Hi,
We have a customer who reports occasional but reproducible hangs on our 3.0
based kernel.
I managed to deduce that
commit a9a6b52ee1baa865283a91eb8d443ee91adfca56
Author: Trond Myklebust <[email protected]>
Date: Fri Feb 22 14:57:57 2013 -0500
SUNRPC: Don't start the retransmission timer when out of socket space
was to blame (it got into our kernel through -stable ... not sure why it
deserved to be in -stable). Reverting that patch fixes the problem. However I
don't fully understand why.
Analysing the logs suggests that the NFS client had tried to write a request
to the socket, failed as the transmit queue was temporarily full, and never
got the call-back when the queue emptied. All other requests piled up behind
this one and all traffic stopped.
With the above commit reverted, the client will timeout and retry the
transmit even if the call-back hasn't arrived. With the patch, it waits
indefinitely.
This suggests that there is a race in the SOCK_ASYNC_NOSPACE handling.
The most obvious place for a race would be in xs_nospace() between
if (test_bit(SOCK_ASYNC_NOSPACE, &transport->sock->flags)) {
and before
xprt_wait_for_buffer_space(task, xs_nospace_callback);
However xprt->transport_lock is held here, and xprt_write_space() will wait
for the lock before calling rpc_wake_up_queued_task(), so the wakeup cannot
happen before the task is put on the pending list.
My only remaining theory is that the space is freed before SOCK_NOSPACE is
set in xs_nospace(). I think this would mean that the callback never happens.
In net/ipv4/tcp.c, in tcp_poll() there is code:
if (sk_stream_is_writeable(sk)) {
mask |= POLLOUT | POLLWRNORM;
} else { /* send SIGIO later */
set_bit(SOCK_ASYNC_NOSPACE,
&sk->sk_socket->flags);
set_bit(SOCK_NOSPACE, &sk->sk_socket->flags);
/* Race breaker.
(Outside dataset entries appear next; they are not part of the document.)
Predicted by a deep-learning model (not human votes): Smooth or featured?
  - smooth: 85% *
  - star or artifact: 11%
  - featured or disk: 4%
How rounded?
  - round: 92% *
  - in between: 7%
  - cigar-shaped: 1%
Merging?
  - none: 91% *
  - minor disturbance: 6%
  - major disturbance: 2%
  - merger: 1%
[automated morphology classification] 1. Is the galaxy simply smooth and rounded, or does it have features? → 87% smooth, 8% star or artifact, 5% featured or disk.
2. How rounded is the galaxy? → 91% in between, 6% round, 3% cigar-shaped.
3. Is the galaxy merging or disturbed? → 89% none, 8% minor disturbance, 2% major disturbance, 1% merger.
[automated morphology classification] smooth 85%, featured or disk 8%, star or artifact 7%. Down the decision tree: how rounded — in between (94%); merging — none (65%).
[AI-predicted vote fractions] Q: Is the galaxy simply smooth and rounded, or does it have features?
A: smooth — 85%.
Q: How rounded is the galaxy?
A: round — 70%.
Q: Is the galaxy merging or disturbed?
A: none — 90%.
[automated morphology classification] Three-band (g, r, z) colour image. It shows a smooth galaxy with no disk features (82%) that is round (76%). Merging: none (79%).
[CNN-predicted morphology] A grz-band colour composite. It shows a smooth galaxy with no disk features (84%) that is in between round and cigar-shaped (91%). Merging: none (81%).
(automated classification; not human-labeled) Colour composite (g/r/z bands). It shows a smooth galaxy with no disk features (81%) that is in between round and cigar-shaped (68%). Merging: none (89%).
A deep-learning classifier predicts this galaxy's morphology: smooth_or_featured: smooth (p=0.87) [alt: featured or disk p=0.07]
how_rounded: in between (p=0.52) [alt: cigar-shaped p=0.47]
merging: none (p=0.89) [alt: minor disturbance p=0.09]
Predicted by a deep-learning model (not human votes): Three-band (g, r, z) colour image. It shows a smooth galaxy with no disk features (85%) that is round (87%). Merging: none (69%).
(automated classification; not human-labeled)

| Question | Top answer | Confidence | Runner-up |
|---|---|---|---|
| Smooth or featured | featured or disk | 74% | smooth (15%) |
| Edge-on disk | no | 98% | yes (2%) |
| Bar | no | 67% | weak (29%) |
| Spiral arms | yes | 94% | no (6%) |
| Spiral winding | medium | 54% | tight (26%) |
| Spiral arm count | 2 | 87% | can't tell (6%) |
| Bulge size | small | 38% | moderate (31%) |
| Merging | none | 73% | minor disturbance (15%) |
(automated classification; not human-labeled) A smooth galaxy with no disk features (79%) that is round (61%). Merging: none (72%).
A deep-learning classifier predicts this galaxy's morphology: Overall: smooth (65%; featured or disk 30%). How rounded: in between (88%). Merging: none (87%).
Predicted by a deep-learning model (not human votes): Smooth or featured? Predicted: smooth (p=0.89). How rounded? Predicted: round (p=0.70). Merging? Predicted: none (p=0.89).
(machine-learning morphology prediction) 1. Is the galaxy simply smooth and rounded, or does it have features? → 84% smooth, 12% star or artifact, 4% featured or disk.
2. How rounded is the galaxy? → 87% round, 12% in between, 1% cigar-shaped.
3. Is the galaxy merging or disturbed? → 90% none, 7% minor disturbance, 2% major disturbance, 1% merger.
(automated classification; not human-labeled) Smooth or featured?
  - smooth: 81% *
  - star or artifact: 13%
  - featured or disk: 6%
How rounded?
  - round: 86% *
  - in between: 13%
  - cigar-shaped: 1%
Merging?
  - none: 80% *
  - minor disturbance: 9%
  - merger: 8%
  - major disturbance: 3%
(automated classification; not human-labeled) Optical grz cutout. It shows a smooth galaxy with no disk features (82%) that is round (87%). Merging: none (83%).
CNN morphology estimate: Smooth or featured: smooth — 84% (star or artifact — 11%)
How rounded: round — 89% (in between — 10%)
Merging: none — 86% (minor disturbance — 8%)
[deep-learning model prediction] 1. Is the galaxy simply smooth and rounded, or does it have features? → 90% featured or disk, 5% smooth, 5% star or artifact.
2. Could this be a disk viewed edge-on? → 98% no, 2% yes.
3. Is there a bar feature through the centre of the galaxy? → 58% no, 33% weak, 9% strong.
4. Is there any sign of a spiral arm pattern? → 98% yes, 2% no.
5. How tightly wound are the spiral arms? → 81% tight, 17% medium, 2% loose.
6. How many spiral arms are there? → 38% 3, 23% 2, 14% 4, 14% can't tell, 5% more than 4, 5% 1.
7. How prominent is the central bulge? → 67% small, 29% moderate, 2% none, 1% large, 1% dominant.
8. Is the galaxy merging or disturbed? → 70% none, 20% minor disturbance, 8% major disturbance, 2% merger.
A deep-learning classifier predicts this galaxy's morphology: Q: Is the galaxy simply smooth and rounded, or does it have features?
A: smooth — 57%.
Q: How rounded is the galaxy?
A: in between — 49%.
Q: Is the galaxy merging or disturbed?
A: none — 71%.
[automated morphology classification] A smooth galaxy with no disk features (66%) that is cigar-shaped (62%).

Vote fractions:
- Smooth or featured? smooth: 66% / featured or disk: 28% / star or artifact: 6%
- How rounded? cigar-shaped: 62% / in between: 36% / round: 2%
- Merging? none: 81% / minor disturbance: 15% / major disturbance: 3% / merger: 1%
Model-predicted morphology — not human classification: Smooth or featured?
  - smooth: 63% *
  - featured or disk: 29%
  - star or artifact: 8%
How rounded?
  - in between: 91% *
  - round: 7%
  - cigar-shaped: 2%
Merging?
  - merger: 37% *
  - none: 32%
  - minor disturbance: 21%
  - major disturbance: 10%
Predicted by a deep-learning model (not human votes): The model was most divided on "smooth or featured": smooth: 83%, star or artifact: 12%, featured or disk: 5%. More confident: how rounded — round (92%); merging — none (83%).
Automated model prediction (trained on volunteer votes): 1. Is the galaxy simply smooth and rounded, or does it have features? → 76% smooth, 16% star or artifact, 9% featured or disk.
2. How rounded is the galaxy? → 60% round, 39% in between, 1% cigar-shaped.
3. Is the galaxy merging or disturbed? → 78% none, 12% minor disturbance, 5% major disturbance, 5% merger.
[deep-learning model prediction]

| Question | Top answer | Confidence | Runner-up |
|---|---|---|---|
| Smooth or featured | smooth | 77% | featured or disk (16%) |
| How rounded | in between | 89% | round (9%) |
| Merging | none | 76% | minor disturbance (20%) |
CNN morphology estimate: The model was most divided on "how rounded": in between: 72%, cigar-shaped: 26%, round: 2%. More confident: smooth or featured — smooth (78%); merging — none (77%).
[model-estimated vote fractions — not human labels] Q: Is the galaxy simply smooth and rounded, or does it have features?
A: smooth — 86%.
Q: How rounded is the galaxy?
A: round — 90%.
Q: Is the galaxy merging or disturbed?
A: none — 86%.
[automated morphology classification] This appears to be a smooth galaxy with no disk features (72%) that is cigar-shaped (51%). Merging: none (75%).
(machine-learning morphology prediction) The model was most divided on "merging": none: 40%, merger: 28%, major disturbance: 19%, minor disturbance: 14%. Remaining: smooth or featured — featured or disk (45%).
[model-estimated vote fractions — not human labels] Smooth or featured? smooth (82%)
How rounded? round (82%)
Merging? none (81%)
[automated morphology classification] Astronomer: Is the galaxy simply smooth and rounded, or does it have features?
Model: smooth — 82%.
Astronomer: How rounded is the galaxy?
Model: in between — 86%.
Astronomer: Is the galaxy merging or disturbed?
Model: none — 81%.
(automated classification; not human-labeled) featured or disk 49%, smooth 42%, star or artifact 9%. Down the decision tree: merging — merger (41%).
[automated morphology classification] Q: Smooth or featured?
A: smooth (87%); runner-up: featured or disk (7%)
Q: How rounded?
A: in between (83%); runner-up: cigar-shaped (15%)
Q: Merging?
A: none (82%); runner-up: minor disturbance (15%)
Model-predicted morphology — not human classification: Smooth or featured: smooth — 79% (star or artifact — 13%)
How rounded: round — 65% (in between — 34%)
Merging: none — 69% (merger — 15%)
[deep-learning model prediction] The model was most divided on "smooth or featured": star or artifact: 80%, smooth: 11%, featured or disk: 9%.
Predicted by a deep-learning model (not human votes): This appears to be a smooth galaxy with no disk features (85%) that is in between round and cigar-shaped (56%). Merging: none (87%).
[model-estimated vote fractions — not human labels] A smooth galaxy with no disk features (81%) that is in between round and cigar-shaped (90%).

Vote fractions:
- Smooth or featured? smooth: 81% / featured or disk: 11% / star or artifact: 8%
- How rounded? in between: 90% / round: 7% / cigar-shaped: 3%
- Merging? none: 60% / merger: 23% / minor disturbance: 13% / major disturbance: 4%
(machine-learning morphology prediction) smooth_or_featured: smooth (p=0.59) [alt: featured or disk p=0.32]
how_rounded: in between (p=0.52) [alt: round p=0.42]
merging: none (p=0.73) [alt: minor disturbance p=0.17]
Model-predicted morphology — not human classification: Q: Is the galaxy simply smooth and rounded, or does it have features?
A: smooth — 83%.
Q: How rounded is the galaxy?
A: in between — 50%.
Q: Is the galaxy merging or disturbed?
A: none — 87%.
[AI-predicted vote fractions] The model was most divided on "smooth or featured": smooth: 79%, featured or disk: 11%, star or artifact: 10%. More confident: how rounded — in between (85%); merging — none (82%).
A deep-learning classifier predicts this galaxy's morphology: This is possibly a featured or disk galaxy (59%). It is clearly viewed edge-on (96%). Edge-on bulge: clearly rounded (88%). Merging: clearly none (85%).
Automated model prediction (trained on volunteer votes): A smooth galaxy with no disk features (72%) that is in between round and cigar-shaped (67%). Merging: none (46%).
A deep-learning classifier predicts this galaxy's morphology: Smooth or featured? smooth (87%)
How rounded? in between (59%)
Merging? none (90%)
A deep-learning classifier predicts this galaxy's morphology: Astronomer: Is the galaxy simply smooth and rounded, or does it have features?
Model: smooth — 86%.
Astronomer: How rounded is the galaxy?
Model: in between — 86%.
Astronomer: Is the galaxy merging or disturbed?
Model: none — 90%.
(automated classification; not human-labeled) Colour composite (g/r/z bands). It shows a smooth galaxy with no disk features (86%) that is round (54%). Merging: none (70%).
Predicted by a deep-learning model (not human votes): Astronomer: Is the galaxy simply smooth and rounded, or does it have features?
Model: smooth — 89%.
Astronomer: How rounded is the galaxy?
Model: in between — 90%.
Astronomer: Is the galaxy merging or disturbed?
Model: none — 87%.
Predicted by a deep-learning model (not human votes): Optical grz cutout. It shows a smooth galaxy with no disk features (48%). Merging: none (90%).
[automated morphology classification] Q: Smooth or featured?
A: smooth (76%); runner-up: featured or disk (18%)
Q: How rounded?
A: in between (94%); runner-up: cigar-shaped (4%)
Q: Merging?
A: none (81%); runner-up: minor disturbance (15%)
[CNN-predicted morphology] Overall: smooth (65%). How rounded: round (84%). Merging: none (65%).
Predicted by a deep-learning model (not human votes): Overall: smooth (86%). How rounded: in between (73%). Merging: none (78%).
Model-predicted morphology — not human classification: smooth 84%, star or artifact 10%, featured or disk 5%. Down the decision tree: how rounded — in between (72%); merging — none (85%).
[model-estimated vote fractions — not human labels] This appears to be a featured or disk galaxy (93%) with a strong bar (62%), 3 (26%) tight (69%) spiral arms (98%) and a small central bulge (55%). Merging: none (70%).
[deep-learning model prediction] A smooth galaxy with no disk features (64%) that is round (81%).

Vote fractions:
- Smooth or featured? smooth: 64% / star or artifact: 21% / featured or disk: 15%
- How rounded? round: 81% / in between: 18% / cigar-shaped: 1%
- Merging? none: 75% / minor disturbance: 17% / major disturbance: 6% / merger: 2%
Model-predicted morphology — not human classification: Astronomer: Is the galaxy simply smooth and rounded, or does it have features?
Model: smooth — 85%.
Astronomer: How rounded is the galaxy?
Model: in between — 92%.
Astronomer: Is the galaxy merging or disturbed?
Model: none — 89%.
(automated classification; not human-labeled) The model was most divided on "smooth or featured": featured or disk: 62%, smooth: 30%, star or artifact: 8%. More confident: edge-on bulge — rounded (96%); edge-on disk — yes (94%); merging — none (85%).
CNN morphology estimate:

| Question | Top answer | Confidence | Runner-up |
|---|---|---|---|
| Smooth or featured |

If space is freed after
* wspace test but before the flags are set,
* IO signal will be lost.
*/
if (sk_stream_is_writeable(sk))
mask |= POLLOUT | POLLWRNORM;
}
which suggests there is room for a race, and seems to suggest that it is
safest to test sk_stream_is_writeable() after setting SOCK_NOSPACE.
This is what the sunrpc server side does for udp (svc_udp_has_wspace).
For tcp it doesn't something which I don't really understand, so maybe I'm
missing something.
Any thoughts? I could try asking the customer to test with an extra check
for sk_stream_is_writeable before calling xprt_wait_for_buffer_space(), but I
wouldn't be surprised if they'd rather not given they have a working solution.
Does someone understand this code enough to be confident that such a test
would be correct?
Thanks,
NeilBrown
On Tue, 11 Feb 2014 09:33:31 -0500 Trond Myklebust
<[email protected]> wrote:
> On Mon, 2014-02-10 at 17:03 +1100, NeilBrown wrote:
> > Hi,
> > We have a customer who reports occasional but reproducible hangs on our 3.0
> > based kernel.
> > I managed to deduce that
> >
> > commit a9a6b52ee1baa865283a91eb8d443ee91adfca56
> > Author: Trond Myklebust <[email protected]>
> > Date: Fri Feb 22 14:57:57 2013 -0500
> >
> > SUNRPC: Don't start the retransmission timer when out of socket space
> >
> > was to blame (it got into our kernel through -stable ... not sure why it
> > deserved to be in -stable). Reverting that patch fixes the problem. However I
> > don't fully understand why.
> >
>
> The reason why that patch was put into stable was that the connection
> breakage triggered by the timeouts was causing nasty behaviour when
> servers (or the network) are heavily loaded. Instead of clearing the
> logjam, breaking the connection and then reconnecting would aggravate
> it, causing hangs.
Ahh, that make sense. Thanks.
>
> Anyhow, does the following patch help to break the race?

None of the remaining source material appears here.